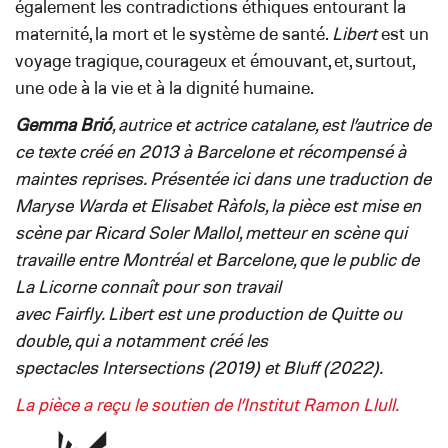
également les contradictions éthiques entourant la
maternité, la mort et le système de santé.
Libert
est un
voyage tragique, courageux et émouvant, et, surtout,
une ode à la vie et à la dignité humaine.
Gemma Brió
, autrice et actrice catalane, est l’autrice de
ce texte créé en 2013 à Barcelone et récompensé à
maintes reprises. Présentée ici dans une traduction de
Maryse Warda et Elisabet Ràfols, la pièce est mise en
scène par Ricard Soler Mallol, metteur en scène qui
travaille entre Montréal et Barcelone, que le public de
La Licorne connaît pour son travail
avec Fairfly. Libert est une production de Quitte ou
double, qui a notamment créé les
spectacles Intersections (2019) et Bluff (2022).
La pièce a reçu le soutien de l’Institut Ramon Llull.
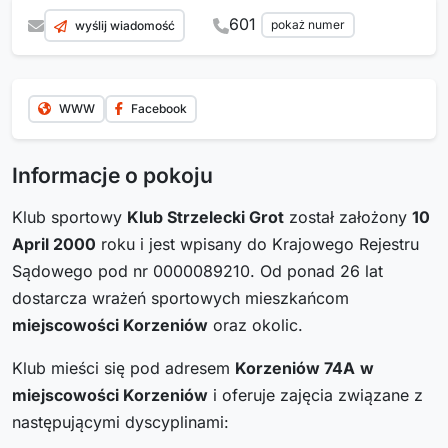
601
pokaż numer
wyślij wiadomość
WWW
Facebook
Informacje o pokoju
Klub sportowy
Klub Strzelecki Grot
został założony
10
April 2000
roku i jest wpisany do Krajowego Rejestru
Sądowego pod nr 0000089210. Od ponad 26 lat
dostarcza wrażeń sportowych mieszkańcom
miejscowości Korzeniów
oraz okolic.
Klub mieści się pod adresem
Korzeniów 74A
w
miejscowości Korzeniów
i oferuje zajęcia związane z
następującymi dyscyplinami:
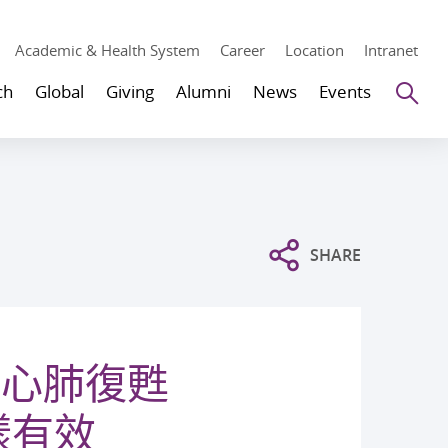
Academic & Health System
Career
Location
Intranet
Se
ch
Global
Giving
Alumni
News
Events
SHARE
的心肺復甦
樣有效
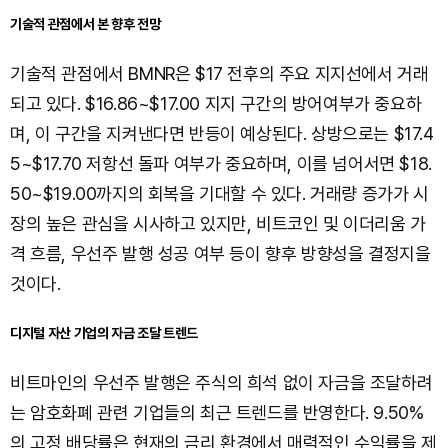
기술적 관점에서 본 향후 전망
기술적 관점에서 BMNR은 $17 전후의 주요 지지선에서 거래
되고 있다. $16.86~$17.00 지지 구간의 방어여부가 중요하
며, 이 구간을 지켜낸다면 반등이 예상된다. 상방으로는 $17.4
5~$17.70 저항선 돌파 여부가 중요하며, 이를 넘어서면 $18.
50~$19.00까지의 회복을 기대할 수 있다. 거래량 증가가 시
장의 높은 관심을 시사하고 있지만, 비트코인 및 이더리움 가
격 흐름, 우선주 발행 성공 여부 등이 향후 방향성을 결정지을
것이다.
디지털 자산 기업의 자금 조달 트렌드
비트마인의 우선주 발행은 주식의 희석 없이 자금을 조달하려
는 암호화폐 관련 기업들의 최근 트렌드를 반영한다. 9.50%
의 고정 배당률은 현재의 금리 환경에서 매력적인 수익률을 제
::::
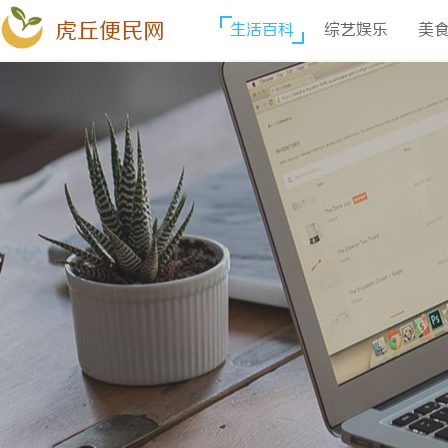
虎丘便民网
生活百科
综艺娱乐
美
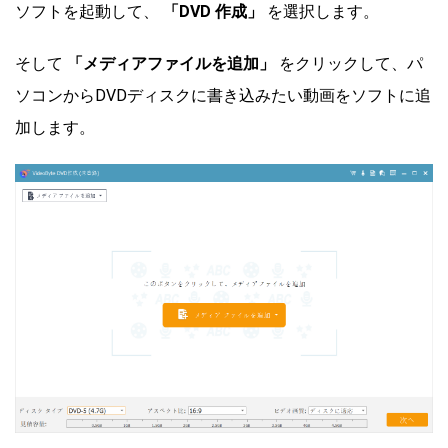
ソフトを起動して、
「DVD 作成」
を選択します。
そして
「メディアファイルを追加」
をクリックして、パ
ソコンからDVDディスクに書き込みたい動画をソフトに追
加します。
::::
Requirement: Your output should be the lines above from the one that contains "également les contradictions" through the one that contains "의 고정 배당률은 현재의 금리 환경에서 매력적인 수익률을 제", word for word, with pictures left out.

Answer section:
également les contradictions éthiques entourant la
maternité, la mort et le système de santé.
Libert
est un
voyage tragique, courageux et émouvant, et, surtout,
une ode à la vie et à la dignité humaine.
Gemma Brió
, autrice et actrice catalane, est l’autrice de
ce texte créé en 2013 à Barcelone et récompensé à
maintes reprises. Présentée ici dans une traduction de
Maryse Warda et Elisabet Ràfols, la pièce est mise en
scène par Ricard Soler Mallol, metteur en scène qui
travaille entre Montréal et Barcelone, que le public de
La Licorne connaît pour son travail
avec Fairfly. Libert est une production de Quitte ou
double, qui a notamment créé les
spectacles Intersections (2019) et Bluff (2022).
La pièce a reçu le soutien de l’Institut Ramon Llull.
601
pokaż numer
wyślij wiadomość
WWW
Facebook
Informacje o pokoju
Klub sportowy
Klub Strzelecki Grot
został założony
10
April 2000
roku i jest wpisany do Krajowego Rejestru
Sądowego pod nr 0000089210. Od ponad 26 lat
dostarcza wrażeń sportowych mieszkańcom
miejscowości Korzeniów
oraz okolic.
Klub mieści się pod adresem
Korzeniów 74A
w
miejscowości Korzeniów
i oferuje zajęcia związane z
następującymi dyscyplinami:
Academic & Health System
Career
Location
Intranet
Se
ch
Global
Giving
Alumni
News
Events
SHARE
的心肺復甦
樣有效
기술적 관점에서 본 향후 전망
기술적 관점에서 BMNR은 $17 전후의 주요 지지선에서 거래
되고 있다. $16.86~$17.00 지지 구간의 방어여부가 중요하
며, 이 구간을 지켜낸다면 반등이 예상된다. 상방으로는 $17.4
5~$17.70 저항선 돌파 여부가 중요하며, 이를 넘어서면 $18.
50~$19.00까지의 회복을 기대할 수 있다. 거래량 증가가 시
장의 높은 관심을 시사하고 있지만, 비트코인 및 이더리움 가
격 흐름, 우선주 발행 성공 여부 등이 향후 방향성을 결정지을
것이다.
디지털 자산 기업의 자금 조달 트렌드
비트마인의 우선주 발행은 주식의 희석 없이 자금을 조달하려
는 암호화폐 관련 기업들의 최근 트렌드를 반영한다. 9.50%
의 고정 배당률은 현재의 금리 환경에서 매력적인 수익률을 제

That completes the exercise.